You can find the document here: APIs for social scientists: A collaborative review. The introduction explains how this project came about.
Paul C. Bauer (current Editor), Jan Behnert, Lion Behrens, Chung-hong Chan, Bernhard Clemm von Hohenberg, Lukas Isermann, Philipp Kadel, Melike N. Kaplan, Jana Klein, Markus Konrad, Barbara K. Kreis, Camille Landesvatter (current Editor), Madleen Meier-Barthold, Ondrej Pekacek, Pirmin Stöckle, Dean Lajic
→ Let us know! 📧
- You can learn about an API by writing about it 💡
- You can help others to dive more quickly and more easily into the world of APIs.
- Your name will appear as one of the contributors and as the main author for the corresponding chapter.
- Provide feedback and let us know where you got stuck
- Highlight or correct errors by raising issues or by creating pull requests
- Write another review chapter of an API (please contact us by Email beforehand)
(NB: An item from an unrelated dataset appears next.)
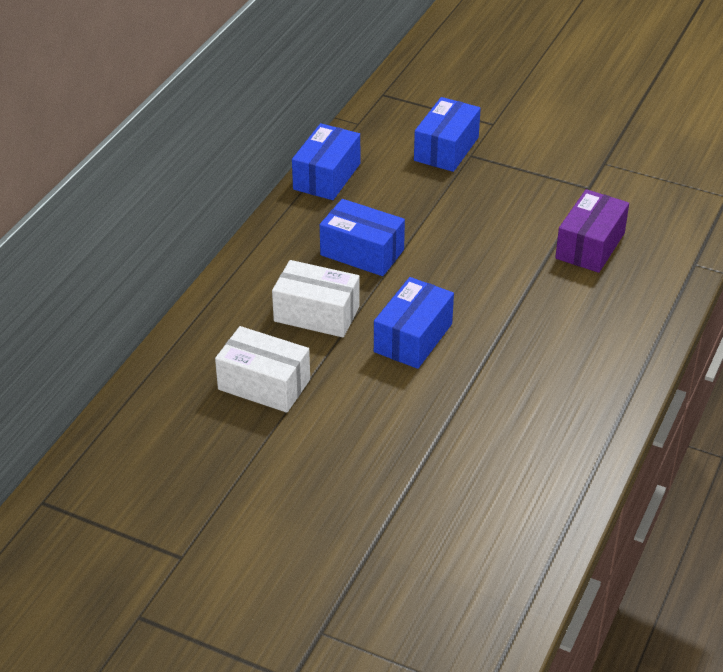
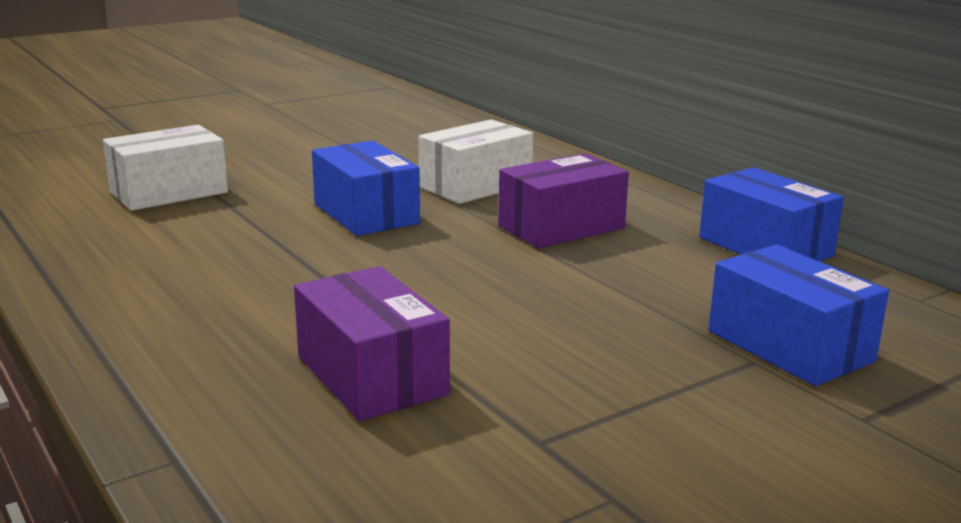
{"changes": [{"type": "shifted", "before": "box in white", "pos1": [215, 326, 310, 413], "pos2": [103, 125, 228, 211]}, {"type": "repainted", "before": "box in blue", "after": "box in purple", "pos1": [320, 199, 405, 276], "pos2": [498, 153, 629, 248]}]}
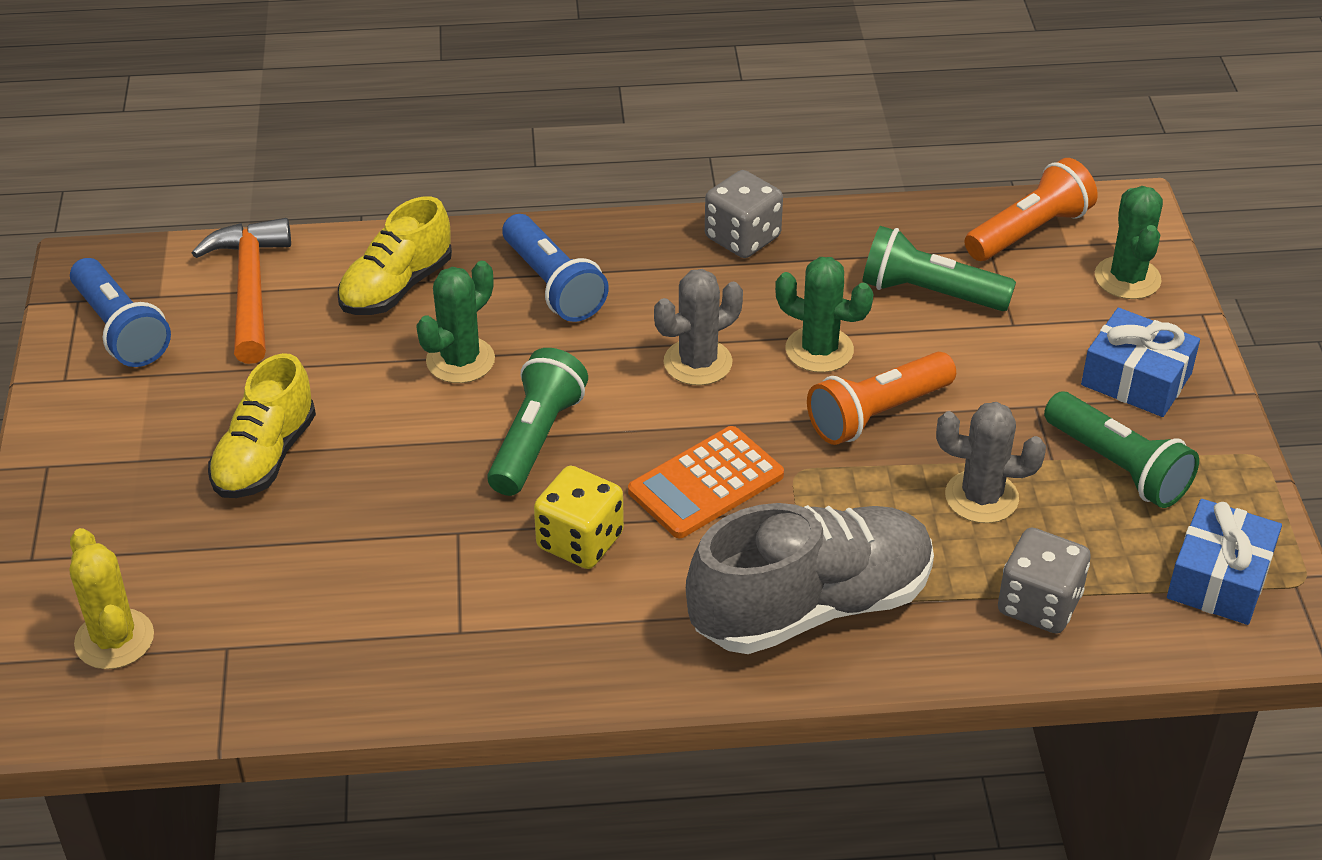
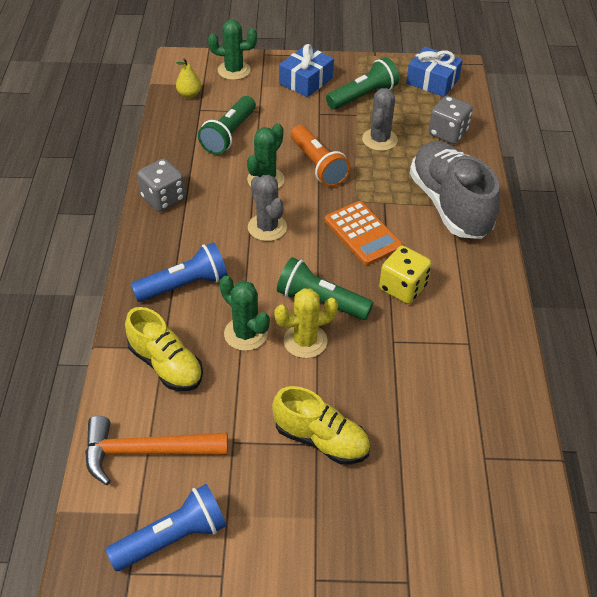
{"changes": [{"type": "shifted", "before": "cactus in yellow", "pos1": [70, 528, 154, 669], "pos2": [274, 288, 338, 358]}, {"type": "swapped", "before": "flashlight in orange", "after": "pear in yellow", "pos1": [964, 158, 1098, 261], "pos2": [176, 58, 201, 98]}]}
- To do so please check out examples of the other chapters for the structure, length and code examples. (1) We will ask you to send a .rmd file with the API review of your choice. (2) Provide all references in bibtex format (to be included into 'references_overall.bib') and use corresponding bibtex keys in your chapter (e.g., 'Dobbrick2021-iz'). (3) Store/Cache data from your API call and make it available (e.g., RDS object, csv, etc.)
- In principle you should be able to compile the website locally after cloning/forking the repo.
- Add references to (your) published research examples that use the corresponding APIs
- To do so please check out the examples in the chapters. (1) Provide a short sentence indicating how/for what the API was used. (2) Provide the reference in bibtex format (see 'references_overall.bib') and the bibtex key you used (e.g., 'Dobbrick2021-iz').
- See corresponding issue for an overview of new and incoming chapters.
- Descriptions of and code examples for APIs are only useful when they are up to date. Our plan is to update chapters that are outdated, e.g., if an API version changes. Sometimes this might require adding new authors/contributors to a chapter if the original authors become inactive.